2Jean-Yves Rochoux
Durant les années 1970 et surtout les années 1980 l'économie réunionnaise
a connu une croissance annuelle très forte1. En effet son Produit Intérieur Brut
(PIB) marchand augmente en volume de plus de 6 % en moyenne de 1970 à 1990
et de plus de 7 % sur les seules années 1980 (Caillère, Beton et Boursoy, 1991).
Le plus souvent les commentateurs se contentent d'attribuer ce bon résultat
macroéconomique à l'importance des transferts financiers publics venant de la
métropole ou encore de l'Union Européenne2. I1 est vrai que ces transferts sont
considérables, en flux net ils représentent plus de 12,5 milliards de francs en 1990
(Marchal, 1994, p. 185) soit près de 61 % du PIB marchand réunionnais.

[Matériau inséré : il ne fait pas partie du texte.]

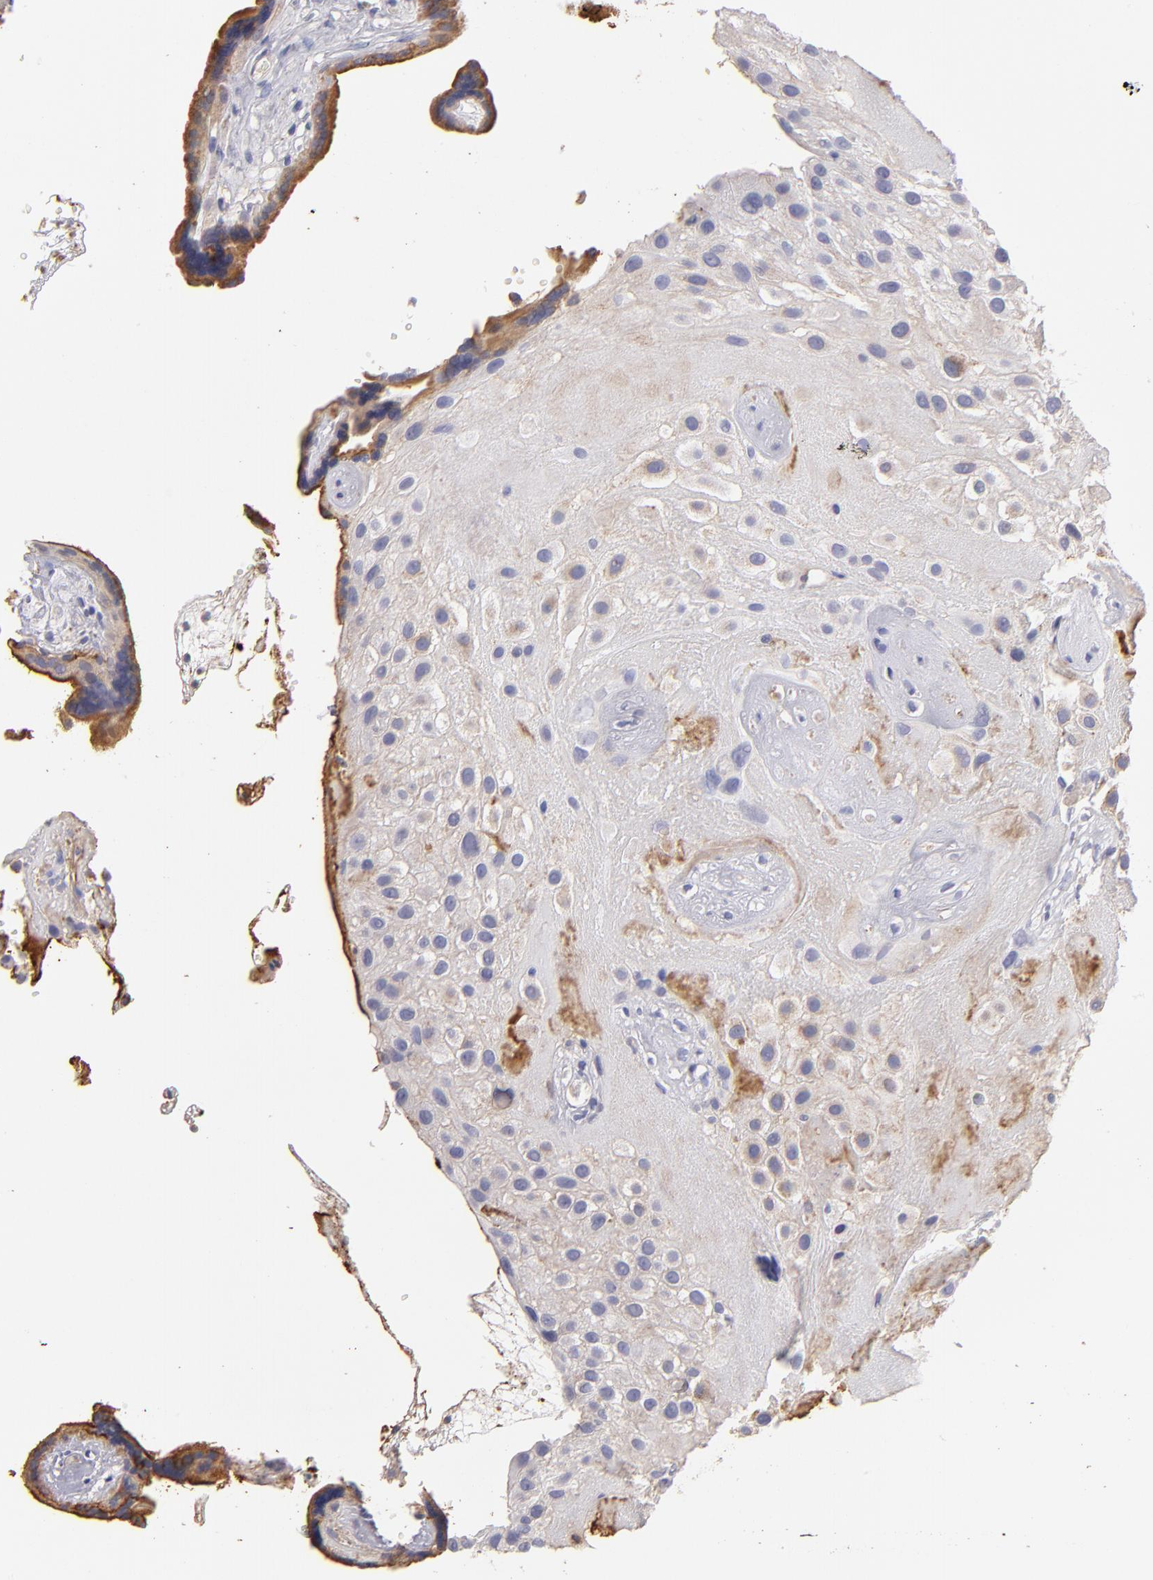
{"staining": {"intensity": "weak", "quantity": "25%-75%", "location": "cytoplasmic/membranous"}, "tissue": "placenta", "cell_type": "Decidual cells", "image_type": "normal", "snomed": [{"axis": "morphology", "description": "Normal tissue, NOS"}, {"axis": "topography", "description": "Placenta"}], "caption": "Immunohistochemistry (IHC) image of unremarkable human placenta stained for a protein (brown), which displays low levels of weak cytoplasmic/membranous expression in about 25%-75% of decidual cells.", "gene": "ABCB1", "patient": {"sex": "female", "age": 32}}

Ainsi la plupart des observateurs des économies d'outre-mer seraient sans
doute d'accord avec le commentaire d'un ancien fonctionnaire du Ministère
français des Départements et Territoires d'Outre-Mer (DOM-TOM) : "Le PIB de
l'outre-mer français est très largement exogène, c'est-à-dire qu'il se compose
surtout d'une part importante de services et dans une moindre mesure de biens qui
sont produits, localement, grâce à des ressources financières apportées de
l'extérieur. Le PIB de l'outre-mer dépend de leur appartenance à la République,
dont l'élément principal est la métropole" (Mathieu, 1994, p. 62).

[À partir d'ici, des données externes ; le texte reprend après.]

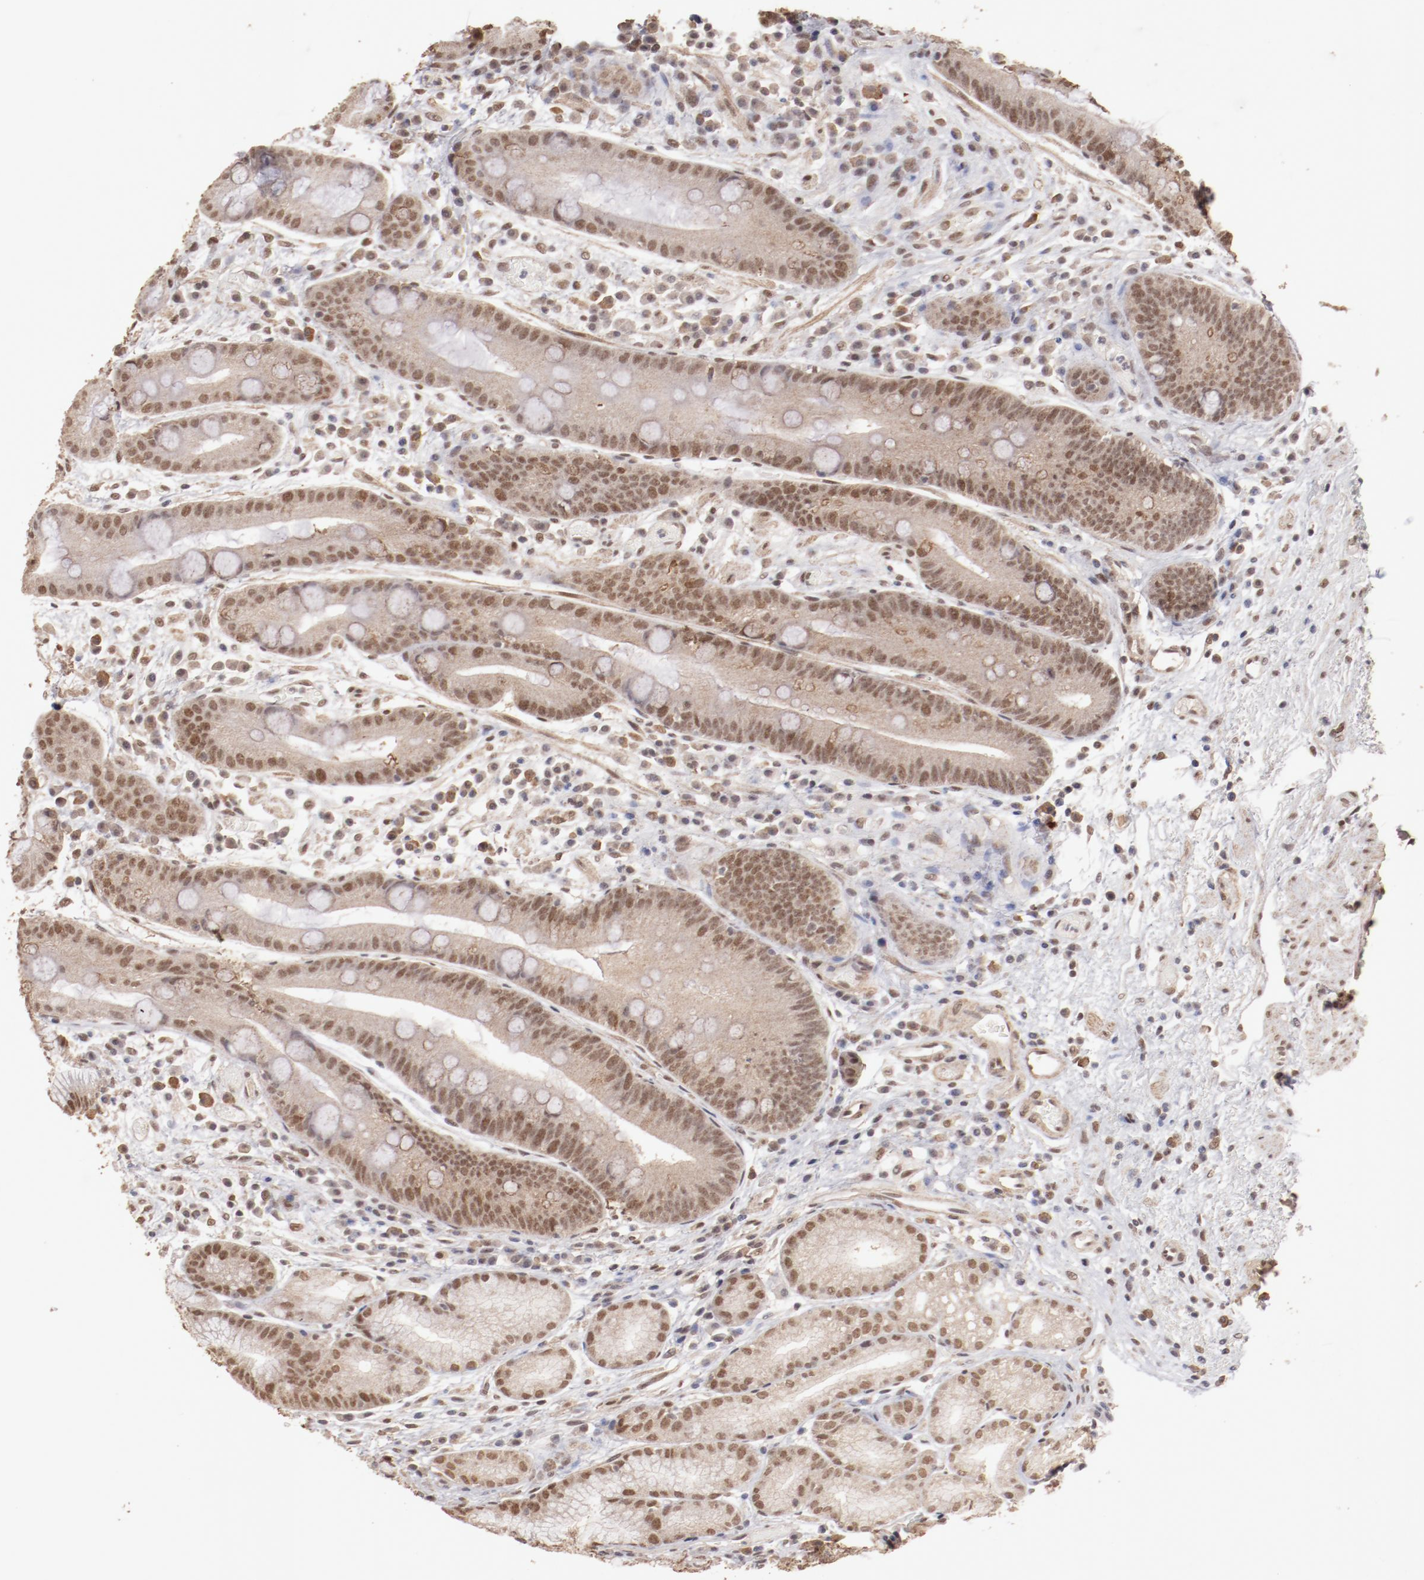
{"staining": {"intensity": "moderate", "quantity": ">75%", "location": "cytoplasmic/membranous,nuclear"}, "tissue": "stomach", "cell_type": "Glandular cells", "image_type": "normal", "snomed": [{"axis": "morphology", "description": "Normal tissue, NOS"}, {"axis": "morphology", "description": "Inflammation, NOS"}, {"axis": "topography", "description": "Stomach, lower"}], "caption": "Stomach was stained to show a protein in brown. There is medium levels of moderate cytoplasmic/membranous,nuclear staining in about >75% of glandular cells. The protein of interest is stained brown, and the nuclei are stained in blue (DAB IHC with brightfield microscopy, high magnification).", "gene": "CLOCK", "patient": {"sex": "male", "age": 59}}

En poursuivant l'analyse en ce sens, on peut considérer que l'économie de la
Réunion est une économie de transferts3. Reprenant une idée émise à propos d'un
autre DOM, il est alors possible de considérer qu'une partie essentielle du PIB
marchand provient de l'injection primaire des transferts nets, le reste est induit par
les effets secondaires de ces flux. I1 s'agit donc d'une économie "improductive"
pouvant être opposée à une économie de production : l'État central génère toute la
valeur économique nouvelle4.
1 Cette réussite macroéconomique s'accompagne d'un chômage très important lié à l'histoire
économique et sociale de l'Île et à son évolution démographique récente. Cet aspect essentiel de la
situation économique réunionnaise ne sera pas développé dans cet article.
2 Dans la suite du texte, pour des raisons de commodité statistique, la différence ne sera pas faite
entre les flux européens et métropolitains. L'ensemble sera intégré dans les flux financiers des
administrations publiques métropolitaines sous le terme "Transferts financiers publics centraux" ou
TFPC.
3 Ce concept est développé par Claude de Miras (1987, pp. 404-408).
4 La phrase exacte est la suivante "schématiquement et en toute hypothèse, 50 % du PIB
correspondraient à l'injection primaire des transferts nets et 50 autres pour cent à leurs effets
secondaires" (de Miras, 1987, p. 406). Elle s'applique à la Martinique.